In the last few years, cannabis 2.0 has become shorthand for the introduction of derivative cannabis products to recreational markets. This includes products that go beyond dried flower, including edibles, beverages, vapes, and tinctures. But with these products rolled out in Canada and the U.S., it’s only natural that industry observers would start asking “what’s next?” It was also the question posed to us by Global Cannabis Intelligence when they asked for us to participate in their recent virtual summit.
While cannabis 2.0 was product-focused, we think the next wave — let’s call it cannabis 3.0 — will be more dynamic. It will include several trends, some of which are already underway, and could take years to develop fully:
Cannabis 2.0 introduced less traditional cannabis products. But we think that cannabis 3.0 will see typical cannabis attributes — THC percentages or terpenes — take a backseat to occasion or function. Brands will use cannabis as an ingredient in products, but cannabis and its properties (THC percentage, for example), will not be front and centre. These products are starting to appear today — Canopy Rivers portfolio company High Beauty manufactures hemp-derived beauty products — but cannabis 3.0 will see these products go mainstream. We think that in the long term cannabis will be an ingredient that consumers will find in pharmaceuticals, personal hygiene, animal health products, and other product categories.
Cannabis 1.0 and even the early days of 2.0 were largely conducted in darkness. Companies launched brands and products with little knowledge of consumer behaviours and desires. This approach, which amounts to little more than a prayer, is no longer feasible in cannabis 3.0. In Canada, consumers can choose from products from over 300 licensed producers, and as of August 2020, none of the brands created by these producers had achieved more than 20 per cent brand awareness. We think that the brands who cut through the noise, and leverage industry data to fully understand their consumer, will capture disproportionate market share in cannabis 3.0.
Even as cannabis 2.0 products hit shelves in Canada, licensed producers held their place at the helm of the cannabis industry. This is mirrored in the United States where multi-state operators, rather than the brands they produce, are at the forefront. We don’t see this holding, though. Like beverage alcohol or even snacks, we think that brands will become the household names in cannabis. Like we go for Miller Lite rather than just any beer from Molson Coors, so too will be the case for cannabis.
The key for brands is to ensure that they can use the aforementioned data to segment a specific audience, and then deliver a product that’s consistent in duration, onset, effect, and outcome. We think that brands which continue to try to be everything to everyone will fall by the wayside as more specialized, focused brands emerge.
When we say that cannabis 3.0 could take years to mature fully, it’s really this point we have in mind. There is still lots of work to be done on cannabis regulatory reform. But we also believe that the momentum picking up today is unstoppable.
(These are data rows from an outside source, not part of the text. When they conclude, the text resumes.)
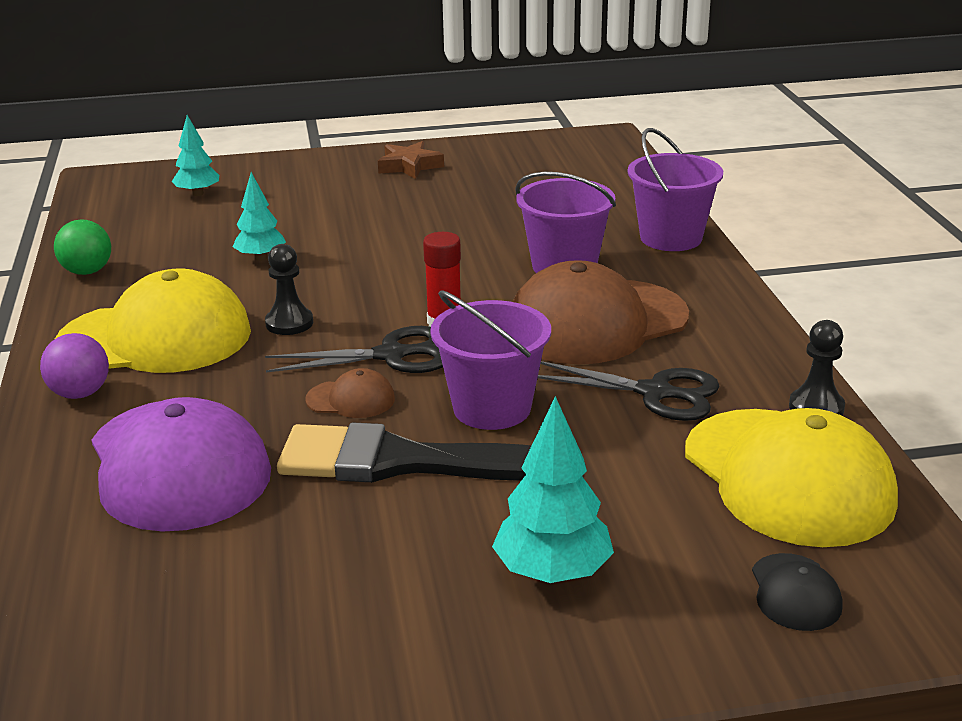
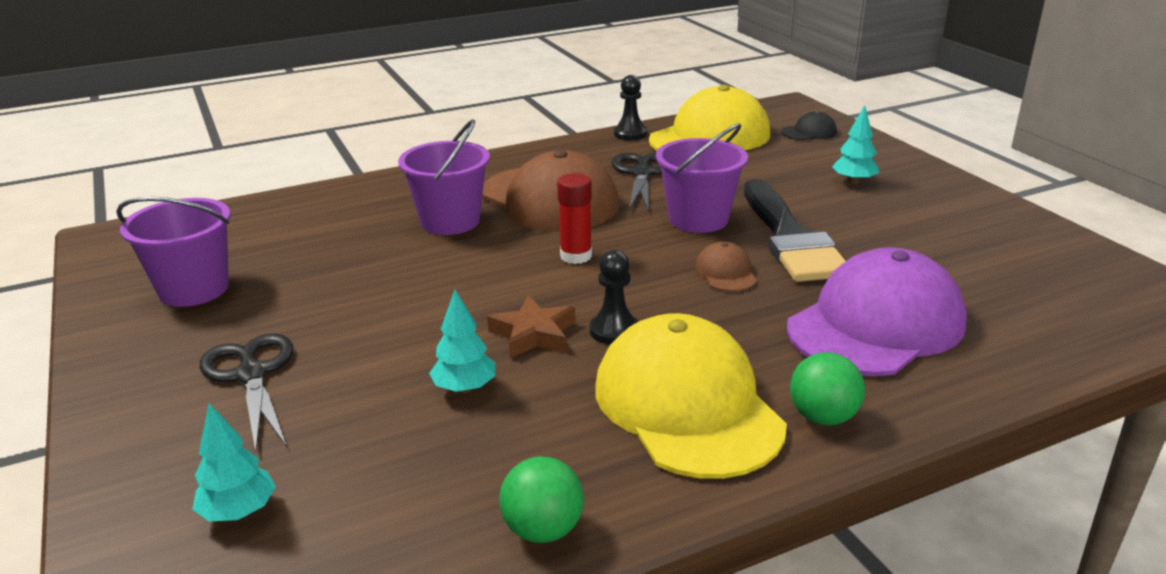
camera: 105 degrees left, 0 degrees up
purple ball [40,333,109,399] -> green ball [790,352,865,425]
black scissors [265,326,443,373] -> black scissors moved to [200,333,293,451]
brown star [378,141,444,179] -> brown star moved to [487,296,576,359]
turquoise tree [492,396,614,583] -> turquoise tree [832,105,879,184], size x0.66
purple bucket [628,128,723,251] -> purple bucket moved to [116,197,231,307]

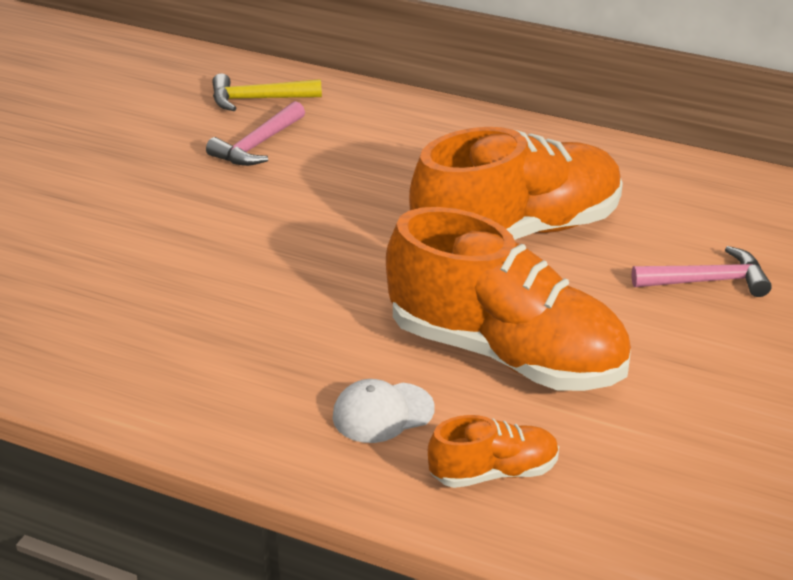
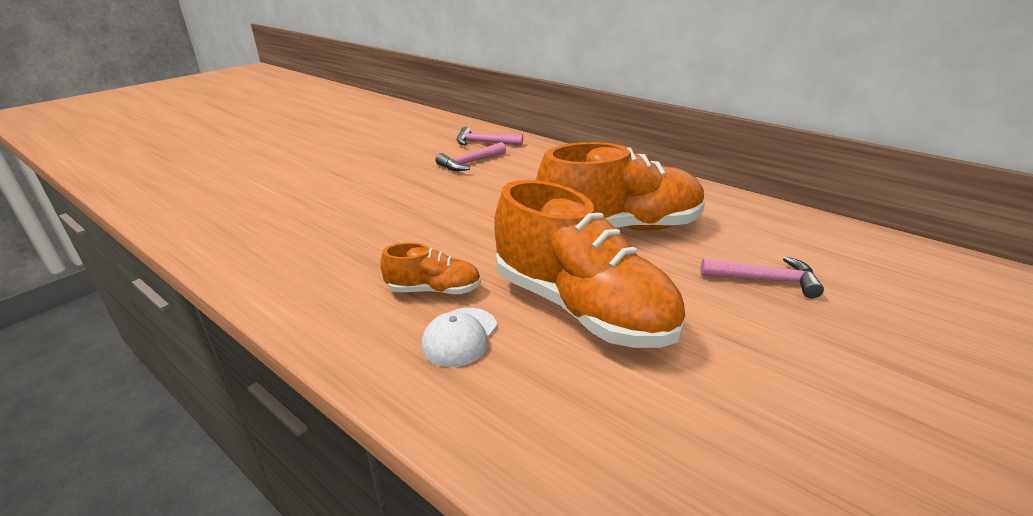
camera: 15 degrees right, 5 degrees down
yellow hammer [212,74,322,111] -> pink hammer [457,127,523,146]
white cap [333,379,435,443] -> white cap turned 60 degrees counterclockwise [422,308,497,367]
orange shoe [428,415,559,488] -> orange shoe moved to [380,243,481,295]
In November’s U.S. election, every cannabis-related ballot initiative passed, including recreational legalization in New Jersey (where we believe that our portfolio company TerrAscend is particularly set up for success), South Dakota, and Arizona. This state-wide momentum could continue to carry the industry forward while legalization remains a question mark at the federal level.
Internationally, legal cannabis adoption has been slower than the optimistic estimates that followed Canadian legalization. But much like the U.S., things are progressing. Europe’s top court recently ruled that CBD is not a narcotic and European nations could not ban CBD products. The United Nations also reclassified cannabis, saying it is no longer a risky narcotic. In Latin America, Mexico’s senate approved a bill that would legalize recreational cannabis. MJ Biz Daily notes that this bill still faces some hurdles, including approval by the government’s lower legislative chamber.
Cannabis 3.0 is a dynamic process with a lot more nuance than what we saw in cannabis 2.0. It’s the maturation phase for an industry that is gaining momentum globally. With cannabis still in a rapid growth phase — growing 8-15% month over month in Canada and becoming legalized in more U.S. states — we believe that the major catalysts are in place to launch the industry into its next evolution.
This is not an offer to sell or a recommendation to trade in any securities. This information is provided as of the date hereof. This document contains data obtained from third parties that Canopy Rivers has not independently verified. This document also contains forward-looking information within the meaning of Canadian securities law, which is based on certain assumptions. While management believes these assumptions are reasonable based on information available as of the current date, they may prove to be incorrect. Many assumptions are based on factors outside of Canopy Rivers’ control and actual results may differ materially from current expectations. Forward-looking information involves risks, including, but not limited to, the risk factors set out in Canopy Rivers’ most recent Management’s Discussion and Analysis and Annual Information Form. You should not place undue reliance on forward-looking information. Except as required by applicable law, Canopy Rivers assumes no obligation to update or revise any forward-looking information to reflect new events or circumstances.